Press Office

RWI Essen raises GDP forecast for 2008 and reduces it for 2009

Press release from 12 June 2008

RWI Essen has raised its forecast of economic growth for 2008 by 0.5 percentage points to 2.2% and at the same time lowered its forecast for 2009 by 0.3 percentage points to 1.5%. With this adjustment, the institute is on the one hand reacting to the unexpectedly strong increase in Gross Domestic Product at the start of this year. On the other hand, it is taking account of the fact that indications of weakened growth are increasing.

RWI Essen has indeed raised its forecast of economic growth in the 2008 year from 1.7% to 2.2%, but at the same time is looking more skeptically at the future. It therefore expects a growth rate of 1.5% in 2009, following its estimate of 1.8% in March. The higher forecast for 2008 predominantly reflects the unexpectedly strong increase in Gross Domestic Product (GDP) at the start of this year. Adjusted for seasonal and working day effects, this rose by 1.5% in relation to the previous quarter - a level which was last observed in 2006.

This good news is however to be taken with a pinch of salt. Firstly, a good proportion of the growth is attributable to increases in stocks. This points to a discrepancy between parts of the national accounts, which, as experience shows, is an indication of impending revisions.

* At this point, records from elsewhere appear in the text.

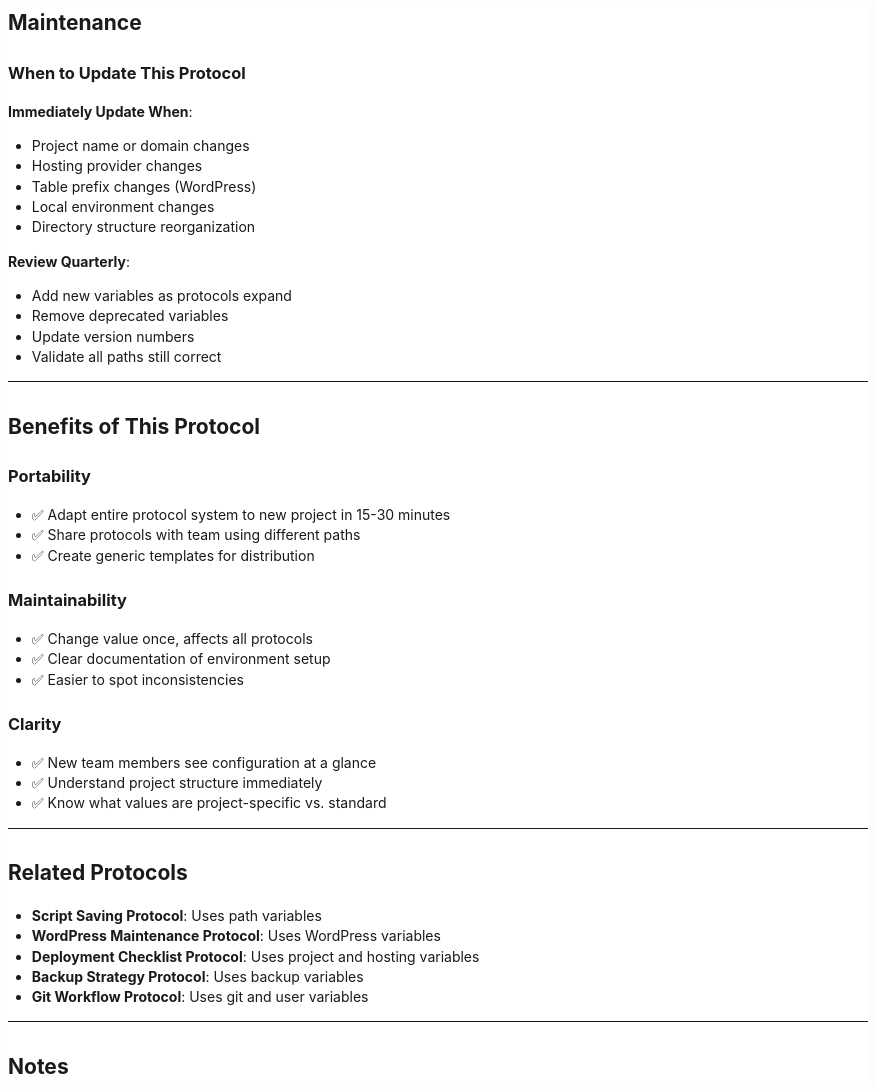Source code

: 
## Maintenance

### When to Update This Protocol

**Immediately Update When**:
- Project name or domain changes
- Hosting provider changes
- Table prefix changes (WordPress)
- Local environment changes
- Directory structure reorganization

**Review Quarterly**:
- Add new variables as protocols expand
- Remove deprecated variables
- Update version numbers
- Validate all paths still correct

---

## Benefits of This Protocol

### Portability
- ✅ Adapt entire protocol system to new project in 15-30 minutes
- ✅ Share protocols with team using different paths
- ✅ Create generic templates for distribution

### Maintainability  
- ✅ Change value once, affects all protocols
- ✅ Clear documentation of environment setup
- ✅ Easier to spot inconsistencies

### Clarity
- ✅ New team members see configuration at a glance
- ✅ Understand project structure immediately
- ✅ Know what values are project-specific vs. standard

---

## Related Protocols

- **Script Saving Protocol**: Uses path variables
- **WordPress Maintenance Protocol**: Uses WordPress variables
- **Deployment Checklist Protocol**: Uses project and hosting variables
- **Backup Strategy Protocol**: Uses backup variables
- **Git Workflow Protocol**: Uses git and user variables

---

## Notes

Secondly, the GDP growth rate is significantly determined by technical "refinements". It remains to be seen whether the seasonal adjustment process gives sufficient weight to the pronouncedly mild winter last encountered and whether the calendar adjustment takes adequate account of the lower number of working days in the first quarter caused by the unusually early Easter holidays. It is probable that the adjustment processes named above will themselves cause the season and calendar-adjusted GDP to fall in the second quarter.

Weaker growth expected in the course of the year

Above and beyond this, numerous indicators point in the meantime to a slowdown in the economic cycle. Industrial production, for example, declined in April for the third time in a row. Orders received by industry have even been falling since December 2007. Furthermore, the relative rise in the value of the Euro is likely to put an increasing strain on German exports. As if that were not enough, the global market prices of energy and raw materials have continued to rise, with the result that inflation will surely remain high in the short term, given an ample supply of liquidity. On the annual average, RWI Essen expects an inflation rate of 3%, which will prospectively put a tangible damper on the rise in real incomes, even if these are still to increase slightly in response to the good job market situation and higher wage increases. All in all, the institute assumes a significant slowdown in growth for the rest of this year. The annual rate of 2.2% was assuredly essentially generated in the first quarter alone. Season and calendar-adjusted GDP in the fourth quarter of 2008 is hardly likely to be any higher than in the first.

For 2009, an initially revitalized economic cycle is to be expected. This will surely be attributable to a recovery of the economy in the USA and a further more rapid expansion of world trade. As it is assumed that the uncertainties on the financial markets will gradually disappear, it is also expected that monetary policy will once again focus more on combating inflation. By now, namely, it is unmistakable that inflation is no longer being driven exclusively by energy and foodstuffs prices. Wages and unit labor costs in Germany, for example, are in the meantime rising at a faster rate. Even if - as assumed here - prices on the raw materials markets do not increase any further, price rises in the Euro zone are likely to remain in excess of the ECB's targets in 2009 too. It is therefore expected that monetary policy will become more restrictive, which should have a dampening effect on the economic cycle in the course of the coming year. On the average for the year, GDP will prospectively increase by 1.5%.